[Start of Attachment]

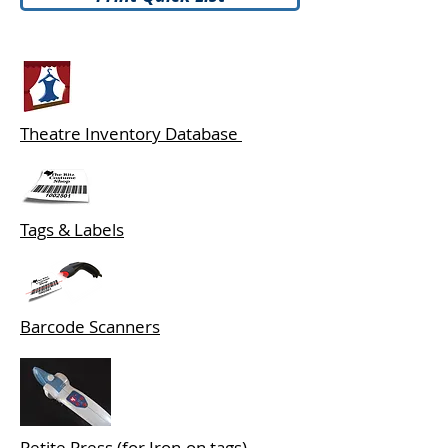
Theatre Inventory Database
Tags & Labels
Barcode Scanners
Petite Press (for Iron-on tags)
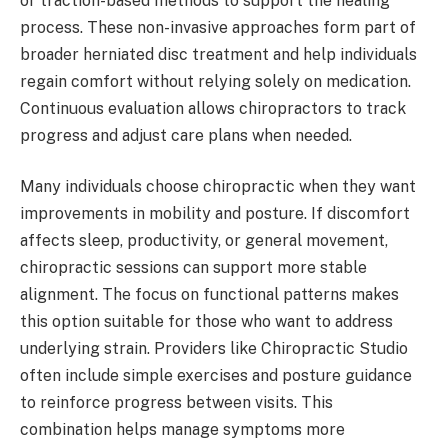
or traction-based methods to support the healing
process. These non-invasive approaches form part of
broader herniated disc treatment and help individuals
regain comfort without relying solely on medication.
Continuous evaluation allows chiropractors to track
progress and adjust care plans when needed.
Many individuals choose chiropractic when they want
improvements in mobility and posture. If discomfort
affects sleep, productivity, or general movement,
chiropractic sessions can support more stable
alignment. The focus on functional patterns makes
this option suitable for those who want to address
underlying strain. Providers like Chiropractic Studio
often include simple exercises and posture guidance
to reinforce progress between visits. This
combination helps manage symptoms more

[End of Attachment]

Reproduce each line of the records in which the string "more" appears.

chiropractic sessions can support more stable
combination helps manage symptoms more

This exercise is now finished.